Так у Нюрани появилась мечта, настолько смелая, что от робости дух перехватывало. Ничего, за три года, которыми еще нужно взрослеть, Нюраня как-нибудь с робостью справится, и с мамой тоже.
Роды
Прасковья переносила беременность тяжело, а родила легко. В обед начались схватки, быстро отошли воды, и через три часа на свет появились два мальчика. Бабка Минева, которую Анфиса пригласила на всякий случай и которую Василий Кузьмич назвал народной акушеркой, обмывала детишек и пеленала. С ее точки зрения и к удивлению доктора, Анфиса проявляла странное равнодушие к родившимся внукам, пеклась о невестке: полностью ли отошло детское место, нет ли признаков кровотечения.
– Анфиса, да глянь ты на молодцов! – позвала Минева. – На руки возьми.
– Чего на них глядеть? – буркнула Анфиса.
Но все-таки подошла. Два запеленатых столбика, два красных сморщенных личика. Анфиса набрала в грудь воздуха для горестного вздоха и застыла, не дыша, таращась на младенцев. Потом осторожно положила на их тельца ладони.
Ни слова не говоря, на ватных, непослушных ногах Анфиса вышла из комнаты, молча прошла по горнице и скрылась в спальне. Ерема бросился за ней. Как и Марфа с Нюраней, он отлично слышал детский плач, но у жены было такое лицо…
Анфиса сидела на кровати, руки безвольно висели, глаза смотрели в одну точку на противоположной стене. И самое поразительное – из глаз жены градом катились слезы, текли по щекам, капали на грудь… Анфиса и слезы – это небывальщина. Она не плакала ни в горе, ни в радости. Еремей подозревал, что у его суровой жены вовсе отсутствует орган, производящий слезную влагу. Хотя рассказывали, что, не отпуская Степку на войну, Анфиса рыдала – стены тряслись, лицо себе оскребала, до сих пор шрамики видны. «Бывают слезы редки, да едки», – вспомнил пословицу Ерема, но вслух не произнес.
– Фиса, что? – спросил он. – Еще живы вроде, но скоро преставятся?
Анфиса была твердо убеждена, что Прасковьины дети не жильцы, и мужу это внушила. Она заранее вычеркнула первых внуков из семейного списка, и поэтому ее расстройство было странно Еремею. Еще несколько дней назад Анфису даже не волновало, успеют ли они окрестить детей, или те умрут некрещеными.

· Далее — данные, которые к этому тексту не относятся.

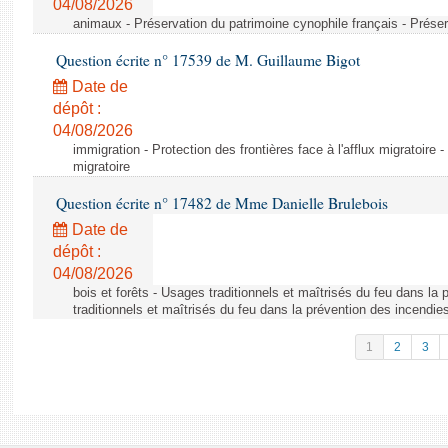
04/08/2026
animaux - Préservation du patrimoine cynophile français - Préser
Question écrite n° 17539 de M. Guillaume Bigot
Date de
dépôt :
04/08/2026
immigration - Protection des frontières face à l'afflux migratoire -
migratoire
Question écrite n° 17482 de Mme Danielle Brulebois
Date de
dépôt :
04/08/2026
bois et forêts - Usages traditionnels et maîtrisés du feu dans la
traditionnels et maîtrisés du feu dans la prévention des incendie
1
2
3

Она механически, будто кукла, перевела взгляд на мужа, не двигая глазами, а повернув голову. Как ни был испуган Еремей, он отметил, что никогда не видел жену столь прекрасной. Большие черные глаза, распахнутые, молодые, омытые слезами. Пухлые яркие дрожащие губы. Выражение беспомощности, к которому ее лицо было непривычно, казалось особенно трогательным, как и слезы, которые все катились и катились, точно где-то внутри Анфисы был спрятан крепко запечатанный сосуд, а теперь его прорвало и хлынувшая течь неостановима.

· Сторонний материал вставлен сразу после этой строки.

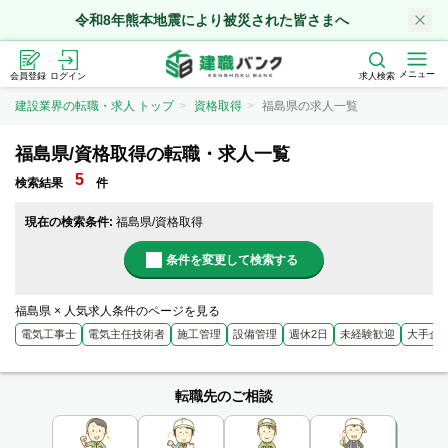
令和8年熊本地震により被災された皆さまへ
メニュー
会員登録
ログイン
求人検索
建設業界の転職・求人 トップ
資格取得
福島県の求人一覧
福島県/資格取得の転職・求人一覧
5
検索結果
件
現在の検索条件:
福島県/資格取得
条件を変更して検索する
福島県 × 人気求人条件のページを見る
電気工事士
電気主任技術者
施工管理
設備管理
週休2日
未経験歓迎
大手企
転職先のご相談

– Ерема! – прошептала Анфиса и протянула к нему руки.
Он бросился вперед, оступился и упал на колени, не поднимаясь, обнял жену крепко. Теперь она заревела в голос, навзрыд, икая, выкрикивая нечленораздельные слоги. Ерема тоже заплакал, сам не понимая почему.
– Еремушка, родной мой, – постепенно Анфиса уняла заикание, – внуки наши… Степины детки… они жить будут… они не помрут, я чувствую, я знаю… Радость какая непереносимая! Счастье в сердце не помещается…
– Ну что, что ты? – гладил Ерема жену по спине, терся о ее плечо лицом, промокая слезы. – Все ведь хорошо.
– Очень хорошо! Наврала мышь проклятая, напраслину каркала.
– Ты о чем, Фисонька, какая мышь каркает?
– Да это я так… Не буду сейчас об этом… Ой, Ерема, ты чего? – плакала и улыбалась Анфиса. – Ты чего, дедушка, удумал?
Муж расстегивал ей блузку на груди.
Жалость к женщине всегда возбуждала его. А сейчас жалость смешивалась с ликованием, с восхищением женой, которая открылась ему обликом неожиданным и прекрасным.